By themselves, polyps do not harm the body, but they can cause the development of oncology or uterine bleeding, and therefore require timely treatment. Therapy consists in the removal of these growths, most often a radical method is used for this - a polypectomy.

Fibromyoma of the uterus

A common disease among women, characterized by the formation of a benign tumor in the uterus from its muscular layer. For a long time, fibromyoma does not manifest itself until it reaches a significant size. With large nodes, the tumor can be palpated by the doctor even through the abdominal cavity. This form is dangerous with bleeding and degeneration into cancer. Of the symptoms, pain is noted in the back, buttocks and lower abdomen. The pain appears as a result of the large weight of the fibromyoma and its pressure on the nerve endings. Bowel and bladder disorders can also be diagnosed.

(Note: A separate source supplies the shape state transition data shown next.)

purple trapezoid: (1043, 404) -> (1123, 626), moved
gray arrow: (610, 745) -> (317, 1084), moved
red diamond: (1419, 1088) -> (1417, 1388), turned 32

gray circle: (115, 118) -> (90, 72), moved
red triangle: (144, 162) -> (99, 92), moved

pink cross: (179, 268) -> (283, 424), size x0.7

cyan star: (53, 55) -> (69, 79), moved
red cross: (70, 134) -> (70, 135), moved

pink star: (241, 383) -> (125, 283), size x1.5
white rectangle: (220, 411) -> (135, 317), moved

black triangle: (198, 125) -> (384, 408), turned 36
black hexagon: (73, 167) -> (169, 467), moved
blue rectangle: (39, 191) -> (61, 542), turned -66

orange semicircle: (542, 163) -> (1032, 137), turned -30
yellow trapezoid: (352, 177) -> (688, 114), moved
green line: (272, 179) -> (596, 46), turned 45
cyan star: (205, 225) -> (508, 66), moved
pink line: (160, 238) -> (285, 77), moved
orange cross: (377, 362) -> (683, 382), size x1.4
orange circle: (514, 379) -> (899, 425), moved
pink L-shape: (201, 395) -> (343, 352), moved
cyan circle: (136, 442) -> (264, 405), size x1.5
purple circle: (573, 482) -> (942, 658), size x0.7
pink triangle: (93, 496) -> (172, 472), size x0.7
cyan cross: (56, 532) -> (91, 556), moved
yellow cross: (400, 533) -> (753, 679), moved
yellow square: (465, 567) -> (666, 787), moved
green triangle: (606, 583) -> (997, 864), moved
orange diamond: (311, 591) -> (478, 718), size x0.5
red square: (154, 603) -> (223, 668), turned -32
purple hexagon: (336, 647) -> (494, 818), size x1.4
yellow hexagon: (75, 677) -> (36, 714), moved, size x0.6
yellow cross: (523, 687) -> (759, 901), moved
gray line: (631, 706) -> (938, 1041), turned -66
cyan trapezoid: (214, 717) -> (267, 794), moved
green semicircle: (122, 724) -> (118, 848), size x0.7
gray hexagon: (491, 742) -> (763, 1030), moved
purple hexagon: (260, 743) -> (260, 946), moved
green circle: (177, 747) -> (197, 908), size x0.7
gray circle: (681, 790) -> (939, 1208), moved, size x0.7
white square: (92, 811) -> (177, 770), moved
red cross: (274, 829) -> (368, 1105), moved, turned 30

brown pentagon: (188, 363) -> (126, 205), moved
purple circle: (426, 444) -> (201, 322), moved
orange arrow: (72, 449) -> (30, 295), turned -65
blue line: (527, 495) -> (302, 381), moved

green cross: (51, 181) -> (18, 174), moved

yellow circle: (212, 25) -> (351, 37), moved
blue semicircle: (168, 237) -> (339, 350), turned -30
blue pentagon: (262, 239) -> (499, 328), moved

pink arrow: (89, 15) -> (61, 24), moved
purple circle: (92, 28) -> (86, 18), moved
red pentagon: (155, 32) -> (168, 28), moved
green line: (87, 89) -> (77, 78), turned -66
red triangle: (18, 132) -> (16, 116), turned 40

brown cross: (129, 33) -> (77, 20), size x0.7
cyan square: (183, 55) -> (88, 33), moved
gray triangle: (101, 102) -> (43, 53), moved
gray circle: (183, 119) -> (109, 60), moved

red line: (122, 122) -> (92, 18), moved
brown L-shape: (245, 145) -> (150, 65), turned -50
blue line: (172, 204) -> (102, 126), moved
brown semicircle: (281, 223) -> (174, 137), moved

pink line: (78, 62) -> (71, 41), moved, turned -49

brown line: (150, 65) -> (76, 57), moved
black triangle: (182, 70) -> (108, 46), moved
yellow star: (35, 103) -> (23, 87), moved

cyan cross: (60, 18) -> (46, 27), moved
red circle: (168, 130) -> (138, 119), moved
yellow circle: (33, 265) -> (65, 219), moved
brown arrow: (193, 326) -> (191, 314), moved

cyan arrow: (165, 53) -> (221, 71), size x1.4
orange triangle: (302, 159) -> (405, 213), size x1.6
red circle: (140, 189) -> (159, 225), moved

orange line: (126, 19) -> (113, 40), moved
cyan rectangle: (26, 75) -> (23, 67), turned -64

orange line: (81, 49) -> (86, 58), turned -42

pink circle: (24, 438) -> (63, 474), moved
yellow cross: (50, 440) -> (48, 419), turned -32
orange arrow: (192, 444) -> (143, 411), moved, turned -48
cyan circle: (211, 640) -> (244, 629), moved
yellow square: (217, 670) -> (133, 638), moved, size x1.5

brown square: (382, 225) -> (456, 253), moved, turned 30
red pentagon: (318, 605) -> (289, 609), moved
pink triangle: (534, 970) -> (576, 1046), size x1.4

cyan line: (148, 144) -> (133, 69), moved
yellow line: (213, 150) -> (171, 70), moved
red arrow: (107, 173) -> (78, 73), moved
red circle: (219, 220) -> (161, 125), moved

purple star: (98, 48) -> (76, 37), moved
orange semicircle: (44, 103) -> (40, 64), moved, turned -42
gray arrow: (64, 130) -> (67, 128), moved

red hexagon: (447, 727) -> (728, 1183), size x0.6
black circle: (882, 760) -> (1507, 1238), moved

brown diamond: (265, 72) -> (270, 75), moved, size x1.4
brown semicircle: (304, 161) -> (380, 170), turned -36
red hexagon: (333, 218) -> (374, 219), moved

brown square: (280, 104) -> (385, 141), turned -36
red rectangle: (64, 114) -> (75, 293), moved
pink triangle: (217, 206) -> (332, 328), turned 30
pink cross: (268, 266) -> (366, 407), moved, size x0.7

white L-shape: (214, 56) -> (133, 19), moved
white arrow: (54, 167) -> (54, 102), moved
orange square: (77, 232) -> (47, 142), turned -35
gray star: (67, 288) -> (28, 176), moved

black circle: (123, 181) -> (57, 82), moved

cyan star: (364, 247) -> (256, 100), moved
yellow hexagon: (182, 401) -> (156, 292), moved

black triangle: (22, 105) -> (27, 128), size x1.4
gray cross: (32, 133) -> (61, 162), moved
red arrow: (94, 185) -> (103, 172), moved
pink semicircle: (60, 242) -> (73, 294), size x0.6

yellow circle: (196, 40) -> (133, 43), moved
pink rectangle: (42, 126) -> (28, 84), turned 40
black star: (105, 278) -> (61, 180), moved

Informative video: Fibromyoma - tumor of the uterus

Therapy depends on the size of the fibromyoma and individual indicators. As a rule, they resort to the surgical method.

Each of the described pathologies with timely diagnosis responds well to treatment. But, without therapy, there is a high probability of developing cancer, and it will be much more difficult to cope with this pathology. For prevention purposes, doctors recommend systematic visits to profile examinations by a gynecologist. Don't be indifferent to your health!